Namun, ada satu hal yang masih mengganjal pikirannya. Lampu di tokonya belum sepenuhnya dimatikan.

Bambang memang dikenal sebagai sosok yang detail. Hal-hal kecil yang sudah menjadi rutinitas baginya tidak boleh terlewatkan.

"Jadi gini, bapakku itu orangnya detail," ungkap Wisnu, putra pertama Bambang, saat ditemui wartawan di kediamannya, Jumat (28/8/2026).

"Keseharian apa yang dilakukan sama dia kayak misalkan mati lampu, semua lampu dimatikan itu harus mati. Gitu. Nah, kebetulan tuh pada hari itu ada lampu yang masih nyala," sambung dia.

Istri Bambang sebenarnya telah mengingatkannya agar tidak keluar lagi karena kondisi di sekitar lokasi sudah tidak kondusif.

Aksi penyampaian aspirasi di depan Gedung DPR saat itu justru diwarnai kericuhan oleh sekelompok orang yang diduga perusuh.

Di tengah kerumunan, kelompok yang diduga melakukan kerusuhan mulai bergerak. Suasana jalanan semakin tidak terkendali. Warga bergegas masuk ke rumah masing-masing untuk mencari tempat aman.

Namun, Bambang tetap memutuskan pergi ke tokonya.

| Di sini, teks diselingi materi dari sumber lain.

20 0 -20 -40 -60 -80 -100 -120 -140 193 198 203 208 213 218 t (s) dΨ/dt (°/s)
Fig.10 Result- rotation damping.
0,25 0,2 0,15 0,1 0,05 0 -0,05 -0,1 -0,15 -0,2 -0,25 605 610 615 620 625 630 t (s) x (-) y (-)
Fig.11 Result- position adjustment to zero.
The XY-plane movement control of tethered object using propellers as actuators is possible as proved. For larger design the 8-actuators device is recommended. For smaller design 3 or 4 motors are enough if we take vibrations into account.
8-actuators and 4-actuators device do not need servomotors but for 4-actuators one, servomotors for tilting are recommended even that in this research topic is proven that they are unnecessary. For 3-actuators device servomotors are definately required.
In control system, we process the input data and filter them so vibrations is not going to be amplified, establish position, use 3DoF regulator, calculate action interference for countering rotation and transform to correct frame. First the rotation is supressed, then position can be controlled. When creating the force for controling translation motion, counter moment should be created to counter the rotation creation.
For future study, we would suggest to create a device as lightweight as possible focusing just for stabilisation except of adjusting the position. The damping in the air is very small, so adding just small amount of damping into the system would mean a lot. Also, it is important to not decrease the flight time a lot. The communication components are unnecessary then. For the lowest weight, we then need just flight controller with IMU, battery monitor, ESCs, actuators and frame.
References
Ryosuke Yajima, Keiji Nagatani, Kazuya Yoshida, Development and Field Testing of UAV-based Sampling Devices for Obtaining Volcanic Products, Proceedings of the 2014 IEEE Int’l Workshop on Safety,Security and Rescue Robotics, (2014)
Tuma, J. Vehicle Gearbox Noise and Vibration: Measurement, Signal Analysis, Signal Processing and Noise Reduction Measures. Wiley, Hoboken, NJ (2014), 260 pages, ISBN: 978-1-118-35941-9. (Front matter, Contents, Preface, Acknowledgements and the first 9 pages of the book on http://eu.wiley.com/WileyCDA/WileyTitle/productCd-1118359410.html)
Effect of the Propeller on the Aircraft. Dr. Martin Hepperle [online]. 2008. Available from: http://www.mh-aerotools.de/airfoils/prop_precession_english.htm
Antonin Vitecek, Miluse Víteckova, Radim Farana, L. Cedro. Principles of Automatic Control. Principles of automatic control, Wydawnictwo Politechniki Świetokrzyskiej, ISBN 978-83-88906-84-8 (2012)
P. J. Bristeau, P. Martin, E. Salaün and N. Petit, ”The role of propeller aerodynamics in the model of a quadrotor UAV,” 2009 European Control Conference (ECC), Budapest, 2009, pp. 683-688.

Malam semakin larut, tetapi Bambang tak kunjung kembali.

Keluarga mulai mencari keberadaannya setelah menyadari ia belum pulang. Anak kedua Bambang, Yoga, bersama ibunya kemudian berusaha mendapatkan informasi dengan menanyakan keberadaan sang ayah kepada teman-temannya.

Pencarian berlangsung hingga sekitar pukul 23.00 WIB. Sejumlah orang yang ditemui keluarga mengatakan Bambang masih sempat terlihat di sekitar lokasi.

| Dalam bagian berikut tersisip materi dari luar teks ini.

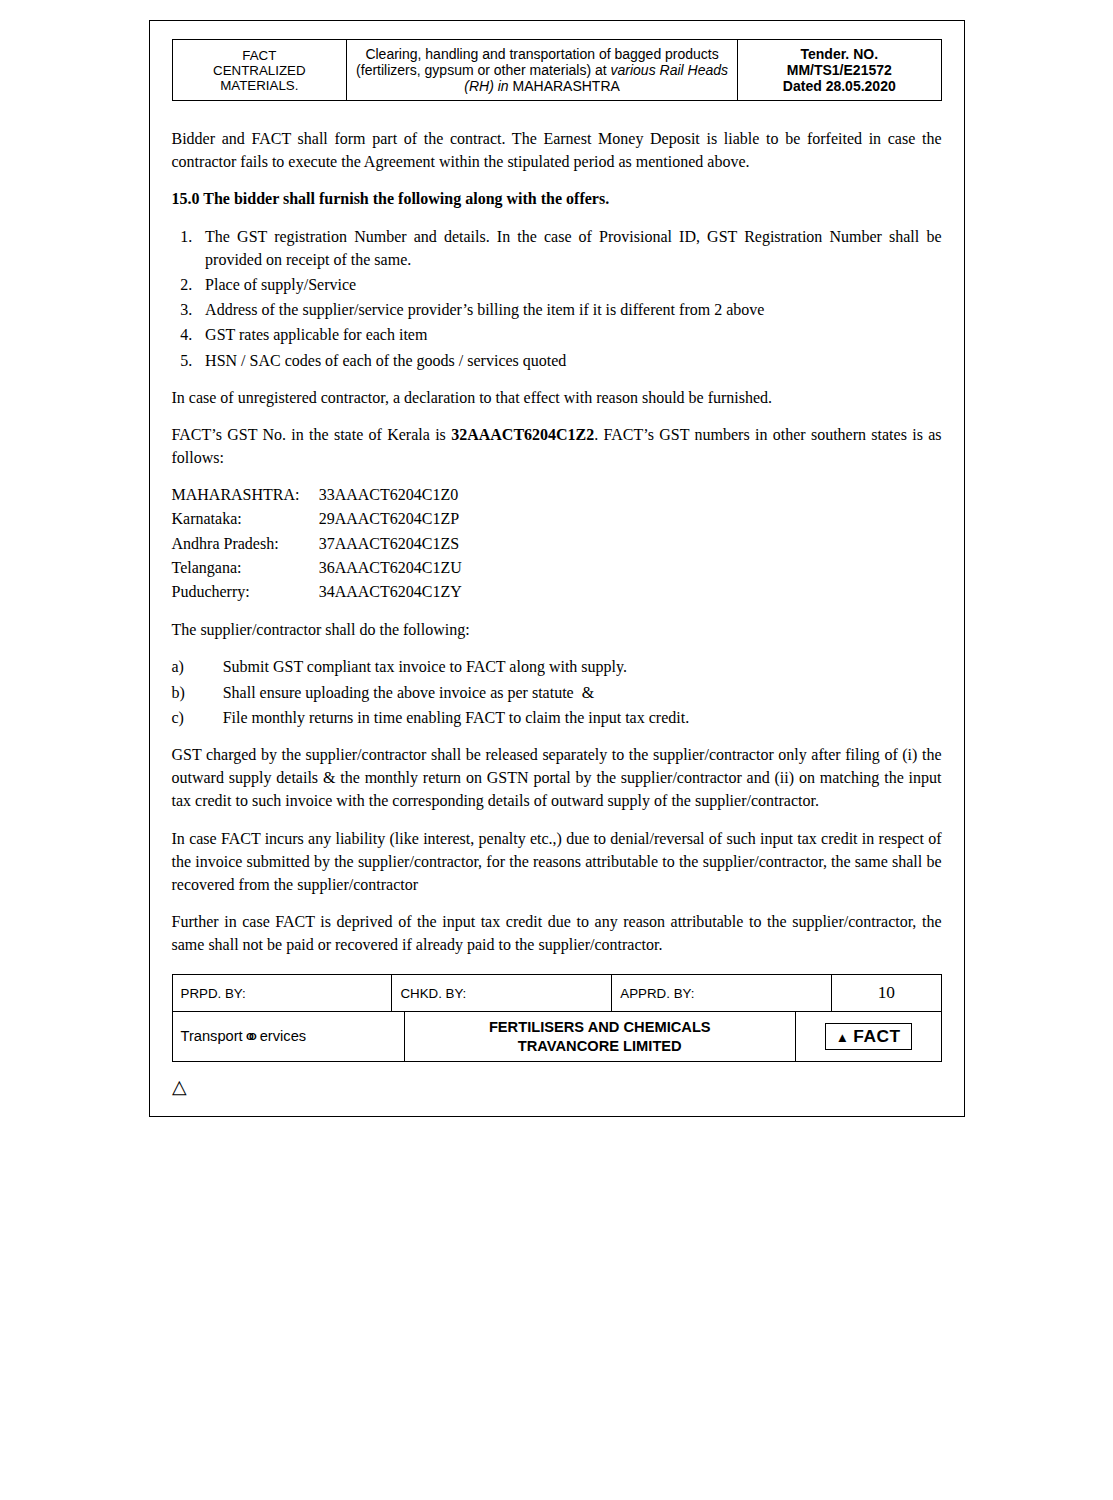| FACT CENTRALIZED MATERIALS. | Clearing, handling and transportation of bagged products (fertilizers, gypsum or other materials) at various Rail Heads (RH) in MAHARASHTRA | Tender. NO. MM/TS1/E21572 Dated 28.05.2020 |
Bidder and FACT shall form part of the contract. The Earnest Money Deposit is liable to be forfeited in case the contractor fails to execute the Agreement within the stipulated period as mentioned above.
15.0 The bidder shall furnish the following along with the offers.
The GST registration Number and details. In the case of Provisional ID, GST Registration Number shall be provided on receipt of the same.
Place of supply/Service
Address of the supplier/service provider’s billing the item if it is different from 2 above
GST rates applicable for each item
HSN / SAC codes of each of the goods / services quoted
In case of unregistered contractor, a declaration to that effect with reason should be furnished.
FACT’s GST No. in the state of Kerala is 32AAACT6204C1Z2. FACT’s GST numbers in other southern states is as follows:
| MAHARASHTRA: | 33AAACT6204C1Z0 |
| Karnataka: | 29AAACT6204C1ZP |
| Andhra Pradesh: | 37AAACT6204C1ZS |
| Telangana: | 36AAACT6204C1ZU |
| Puducherry: | 34AAACT6204C1ZY |
The supplier/contractor shall do the following:
a) Submit GST compliant tax invoice to FACT along with supply.
b) Shall ensure uploading the above invoice as per statute &
c) File monthly returns in time enabling FACT to claim the input tax credit.
GST charged by the supplier/contractor shall be released separately to the supplier/contractor only after filing of (i) the outward supply details & the monthly return on GSTN portal by the supplier/contractor and (ii) on matching the input tax credit to such invoice with the corresponding details of outward supply of the supplier/contractor.
In case FACT incurs any liability (like interest, penalty etc.,) due to denial/reversal of such input tax credit in respect of the invoice submitted by the supplier/contractor, for the reasons attributable to the supplier/contractor, the same shall be recovered from the supplier/contractor
Further in case FACT is deprived of the input tax credit due to any reason attributable to the supplier/contractor, the same shall not be paid or recovered if already paid to the supplier/contractor.
| PRPD. BY: | CHKD. BY: | APPRD. BY: | 10 |
| Transport ⚭ ervices | FERTILISERS AND CHEMICALS TRAVANCORE LIMITED | ▲ FACT |
△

Namun, pencarian itu belum membuahkan hasil.

Wisnu yang saat kejadian tidak berada di lokasi mengaku hanya mendapatkan informasi melalui video dan kabar dari teman-temannya.

Ia kemudian berusaha mencari informasi sejak sekitar pukul 00.00 malam hingga akhirnya mengetahui bahwa ayahnya berada di rumah sakit. Wisnu pun mengecek langsung sejumlah rumah sakit untuk memastikan keberadaan sang ayah.

Ditemani Pak RT, Wisnu mendatangi beberapa rumah sakit, mulai dari RS Pelni, RSAL Mintoharjo, hingga RS Cipto Mangunkusumo.

Titik terang baru datang menjelang subuh. Wisnu mendapatkan informasi bahwa sang ayah berada di RS Polri.

"Saya dapat informasi, otomatis saya langsung ke RS Polri. Ya, pas saya sampai ke sana tuh kurang lebih ya sebelum subuh. Jam 4-an," ucapnya.

Kedatangan Wisnu ke RS Polri sempat membawa sedikit kelegaan. Setelah berjam-jam mencari, keberadaan sang ayah akhirnya diketahui.

Namun, kelegaan itu seketika berubah menjadi duka. Bambang telah dinyatakan meninggal dunia.

Bambang disebut menjadi korban pengeroyokan oleh orang yang diduga perusuh saat hendak mematikan lampu tokonya.